----- INFORMATION SUPPLIED -----

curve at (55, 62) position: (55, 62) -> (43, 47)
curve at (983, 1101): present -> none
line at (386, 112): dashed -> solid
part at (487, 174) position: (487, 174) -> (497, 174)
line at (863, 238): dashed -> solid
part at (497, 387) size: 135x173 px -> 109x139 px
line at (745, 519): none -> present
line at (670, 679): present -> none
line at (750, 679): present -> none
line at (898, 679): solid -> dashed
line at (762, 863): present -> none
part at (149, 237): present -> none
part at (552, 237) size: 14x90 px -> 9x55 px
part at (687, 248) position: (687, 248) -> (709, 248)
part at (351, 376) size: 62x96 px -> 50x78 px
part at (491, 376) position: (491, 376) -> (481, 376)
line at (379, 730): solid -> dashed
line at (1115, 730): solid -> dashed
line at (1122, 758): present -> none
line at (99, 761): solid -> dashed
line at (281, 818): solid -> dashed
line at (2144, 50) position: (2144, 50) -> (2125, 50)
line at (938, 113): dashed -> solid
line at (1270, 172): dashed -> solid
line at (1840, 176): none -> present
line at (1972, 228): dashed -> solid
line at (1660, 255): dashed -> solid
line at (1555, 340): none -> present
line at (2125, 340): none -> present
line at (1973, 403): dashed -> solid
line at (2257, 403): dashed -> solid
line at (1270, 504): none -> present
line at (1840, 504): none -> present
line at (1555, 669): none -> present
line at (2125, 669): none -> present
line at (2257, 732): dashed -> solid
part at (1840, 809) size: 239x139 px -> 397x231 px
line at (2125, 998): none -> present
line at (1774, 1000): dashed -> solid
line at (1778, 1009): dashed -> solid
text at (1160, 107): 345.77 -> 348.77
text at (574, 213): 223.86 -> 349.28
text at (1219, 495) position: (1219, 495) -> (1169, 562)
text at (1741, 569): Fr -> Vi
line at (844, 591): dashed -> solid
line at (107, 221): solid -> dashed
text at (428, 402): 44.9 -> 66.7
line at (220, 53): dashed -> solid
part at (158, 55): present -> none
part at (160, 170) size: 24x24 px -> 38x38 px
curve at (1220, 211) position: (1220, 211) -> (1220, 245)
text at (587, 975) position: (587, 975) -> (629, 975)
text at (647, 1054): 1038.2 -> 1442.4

-----

EXERCISE PROMPT: Copy every one of the records above character for character, keeping each on its own line and in the same order.

SOLUTION TO THIS PROBLEM:
curve at (55, 62) position: (55, 62) -> (43, 47)
curve at (983, 1101): present -> none
line at (386, 112): dashed -> solid
part at (487, 174) position: (487, 174) -> (497, 174)
line at (863, 238): dashed -> solid
part at (497, 387) size: 135x173 px -> 109x139 px
line at (745, 519): none -> present
line at (670, 679): present -> none
line at (750, 679): present -> none
line at (898, 679): solid -> dashed
line at (762, 863): present -> none
part at (149, 237): present -> none
part at (552, 237) size: 14x90 px -> 9x55 px
part at (687, 248) position: (687, 248) -> (709, 248)
part at (351, 376) size: 62x96 px -> 50x78 px
part at (491, 376) position: (491, 376) -> (481, 376)
line at (379, 730): solid -> dashed
line at (1115, 730): solid -> dashed
line at (1122, 758): present -> none
line at (99, 761): solid -> dashed
line at (281, 818): solid -> dashed
line at (2144, 50) position: (2144, 50) -> (2125, 50)
line at (938, 113): dashed -> solid
line at (1270, 172): dashed -> solid
line at (1840, 176): none -> present
line at (1972, 228): dashed -> solid
line at (1660, 255): dashed -> solid
line at (1555, 340): none -> present
line at (2125, 340): none -> present
line at (1973, 403): dashed -> solid
line at (2257, 403): dashed -> solid
line at (1270, 504): none -> present
line at (1840, 504): none -> present
line at (1555, 669): none -> present
line at (2125, 669): none -> present
line at (2257, 732): dashed -> solid
part at (1840, 809) size: 239x139 px -> 397x231 px
line at (2125, 998): none -> present
line at (1774, 1000): dashed -> solid
line at (1778, 1009): dashed -> solid
text at (1160, 107): 345.77 -> 348.77
text at (574, 213): 223.86 -> 349.28
text at (1219, 495) position: (1219, 495) -> (1169, 562)
text at (1741, 569): Fr -> Vi
line at (844, 591): dashed -> solid
line at (107, 221): solid -> dashed
text at (428, 402): 44.9 -> 66.7
line at (220, 53): dashed -> solid
part at (158, 55): present -> none
part at (160, 170) size: 24x24 px -> 38x38 px
curve at (1220, 211) position: (1220, 211) -> (1220, 245)
text at (587, 975) position: (587, 975) -> (629, 975)
text at (647, 1054): 1038.2 -> 1442.4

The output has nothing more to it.